Take it out of the hands of the politicians. Let the NCC run a proper design competition. They can pre-qualify bidders and designers as necessary for security reasons. And they can put in a classified security annex to the bids as necessary.

Thoroughly agree - though I am sure they have the case study of the new Canadian embassy in Germany in mind. I would definitely take the public out of any official vote (because that's how you get Boaty McBoatface) - but otherwise involve the public with an open process.

AoD
 
Last edited:
I would definitely take the public out of any official vote (because that's how you get Boaty McBoatface) - but otherwise involve the public with an open process.

LOL. Fair point about trolling by the public.

I am a fan of public participation and engagement. I suspect a lot of the issues we have are partly because we don't engage and educate the public on the importance of these issues.
 
LOL. Fair point about trolling by the public.

I am a fan of public participation and engagement. I suspect a lot of the issues we have are partly because we don't engage and educate the public on the importance of these issues.

Information should definitely be available to the public to the maximum extent possible (keeping in mind security concerns) - and indeed the public should be encouraged to learn about the project, but I don't think they should be making choices in this instance. It will inevitably get bogged down - when it frankly should be a simple executive decision informed by experts.

AoD
 
Thoroughly agree - though I am sure they have the case study of the new Canadian embassy in Germany in mind. I would definitely take the public out of any official vote (because that's how you get Boaty McBoatface) - but otherwise involve the public with an open process.

AoD

As I said before, you would also get the woke element in the voting if you did that.

Not to sound insensitive but everyone and their uncle would be saying you cannot do this, or you cannot use that because it may be offensive, sacred or otherwise unwelcome.

Public votes are a nice idea but when you have 30 million opinions nothing will get done, certainly not if things become polarized.
 
Population growth of a million. Quarter million housing starts. What could go wrong?


We just punted the problem to "private sector" and left it at that. Seriously, what this country need is a genuine national housing policy (but instead we got this unending fed/prov dysfunction).

AoD
 
We just punted the problem to "private sector" and left it at that. Seriously, what this country need is a genuine national housing policy (but instead we got this unending fed/prov dysfunction).

AoD

Governments at all levels have become addicted (and I don't use this word loosely) to high home prices. Everybody focuses on the feds. But average GTA SFH development pays ~$180k in development charges. And if it's not financial, then the political aversion to declining home prices is certainly there. This is why all our discussions on housing these days focus on some amorphous concept of "affordable housing" where nobody ever actually talks about what prices are affordable and what housing would be provided for those prices.
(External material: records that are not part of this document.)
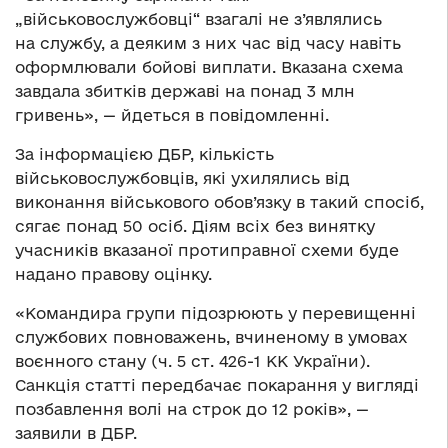
„військовослужбовці“ взагалі не з’являлись
на службу, а деяким з них час від часу навіть
оформлювали бойові виплати. Вказана схема
завдала збитків державі на понад 3 млн
гривень», — йдеться в повідомленні.
За інформацією ДБР, кількість
військовослужбовців, які ухилялись від
виконання військового обов’язку в такий спосіб,
сягає понад 50 осіб. Діям всіх без винятку
учасників вказаної протиправної схеми буде
надано правову оцінку.
«Командира групи підозрюють у перевищенні
службових повноважень, вчиненому в умовах
воєнного стану (ч. 5 ст. 426-1 КК України).
Санкція статті передбачає покарання у вигляді
позбавлення волі на строк до 12 років», —
заявили в ДБР.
This way every politician can claim they support affordable housing without actually delivering housing stock that the average person would consider affordable and appropriate.
 
As I said before, you would also get the woke element in the voting if you did that.

Not to sound insensitive but everyone and their uncle would be saying you cannot do this, or you cannot use that because it may be offensive, sacred or otherwise unwelcome.

Public votes are a nice idea but when you have 30 million opinions nothing will get done, certainly not if things become polarized.

You keep going on about woke. What exactly does that mean in the context of building an official residence? Or letting the public simply vote on competing designs?